## Extract provided
_ _ _

Bug 1861359

Summary:	OpenShift 4.4.9 on Azure (UPI) is starting to run slow after a certain amount of time
Product:	OpenShift Container Platform	Reporter:	Simon Reber <sreber>
Component:	openshift-apiserver	Assignee:	Stefan Schimanski <sttts>
Status:	CLOSED DUPLICATE	QA Contact:	Xingxing Xia <xxia>
Severity:	high	Docs Contact:
Priority:	high
Version:	4.4	CC:	aos-bugs, mfojtik, rsandu
Target Milestone:	---	Keywords:	UpcomingSprint
Target Release:	---
Hardware:	x86_64
OS:	Linux
Whiteboard:
Fixed In Version:		Doc Type:	If docs needed, set a value
Doc Text:		Story Points:	---
Clone Of:		Environment:
Last Closed:	2020-08-03 13:11:55 UTC	Type:	Bug
Regression:	---	Mount Type:	---
Documentation:	---	CRM:
Verified Versions:		Category:	---
oVirt Team:	---	RHEL 7.3 requirements from Atomic Host:
Cloudforms Team:	---	Target Upstream Version:
Embargoed:

Description Simon Reber 2020-07-28 12:00:22 UTC

Description of problem:

Running OpenShift 4.4.9 on Azure (UPI) we are reporting problems with openshift-apiserver after a given amount of time. Rebooting the Master system(s) does recover the state and things start to work again as expected. But then again after a bit, it starts to misbehave and we are seeing requests failing towards the API.

_ _ _

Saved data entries
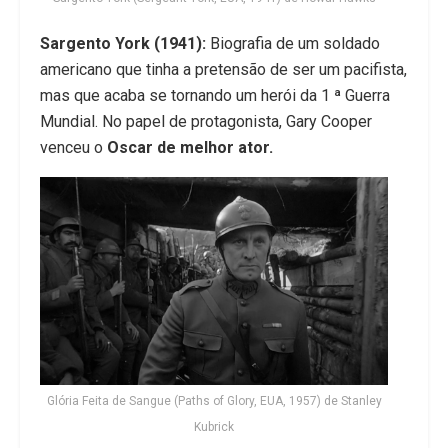
Sargento York (1941):
Biografia de um soldado
americano que tinha a pretensão de ser um pacifista,
mas que acaba se tornando um herói da 1 ª Guerra
Mundial. No papel de protagonista, Gary Cooper
venceu o
Oscar de melhor ator.
Glória Feita de Sangue (Paths of Glory, EUA, 1957) de Stanley
Kubrick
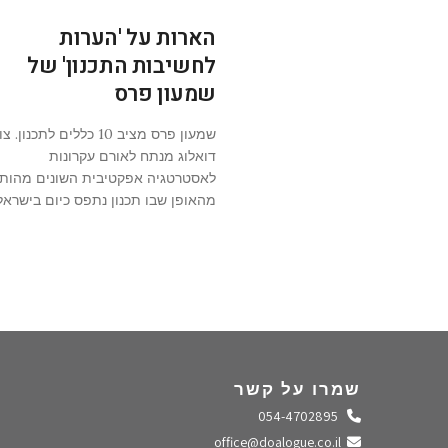
הארות על 'הערות
לחשיבות התכנון' של
שמעון פרס
שמעון פרס מציב 10 כללים לתכנון. 
דואלוג מנתח לאורם עקרונות
לאסטרטגיה אפקטיבית השונים מהות
מהאופן שבו תכנון נתפס כיום בישראל
שמרו על קשר
התקשרו אלינו
054-4702895
שלחו מייל
office@doalogue.co.il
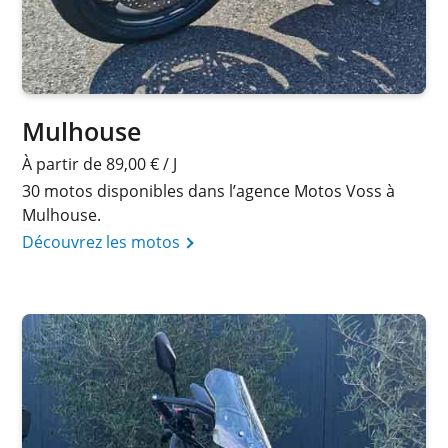
Mulhouse
À partir de 89,00 € / J
30 motos disponibles dans l’agence Motos Voss à
Mulhouse.
Découvrez les motos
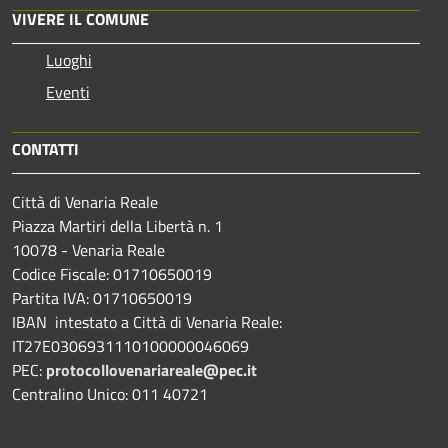
VIVERE IL COMUNE
Luoghi
Eventi
CONTATTI
Città di Venaria Reale
Piazza Martiri della Libertà n. 1
10078 - Venaria Reale
Codice Fiscale: 01710650019
Partita IVA: 01710650019
IBAN intestato a Città di Venaria Reale:
IT27E0306931110100000046069
PEC:
protocollovenariareale@pec.it
Centralino Unico: 011 40721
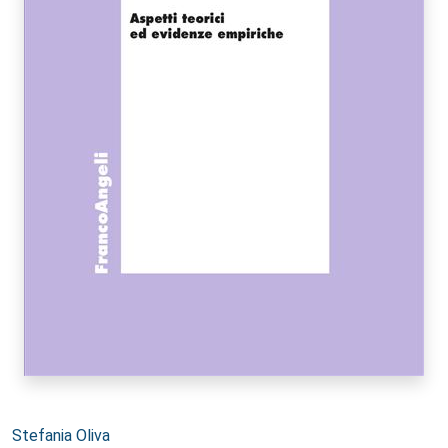
Autori:
Stefania Oliva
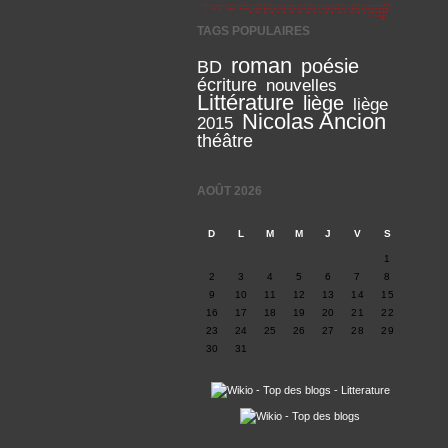
TAGS POPULAIRES
roman
poésie
BD
écriture
nouvelles
Littérature
liège
liège
Nicolas Ancion
2015
théâtre
AOÛT 2026
D
L
M
M
J
V
S
1
2
3
4
5
6
7
8
9
10
11
12
13
14
15
16
17
18
19
20
21
22
23
24
25
26
27
28
29
30
31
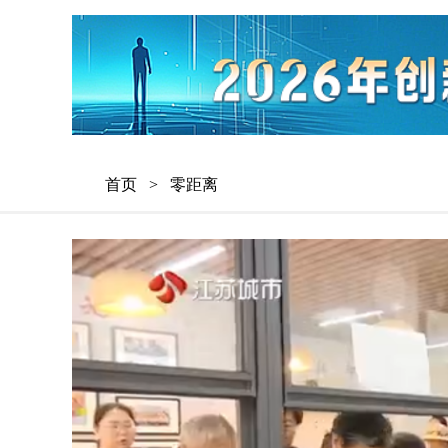
首页
>
零距离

_ _ _

## What the exercise asks
Extract the portion of the bug report above from "Running OpenShift 4.4.9" to "towards the API.", copying it word for word.

## Output
Running OpenShift 4.4.9 on Azure (UPI) we are reporting problems with openshift-apiserver after a given amount of time. Rebooting the Master system(s) does recover the state and things start to work again as expected. But then again after a bit, it starts to misbehave and we are seeing requests failing towards the API.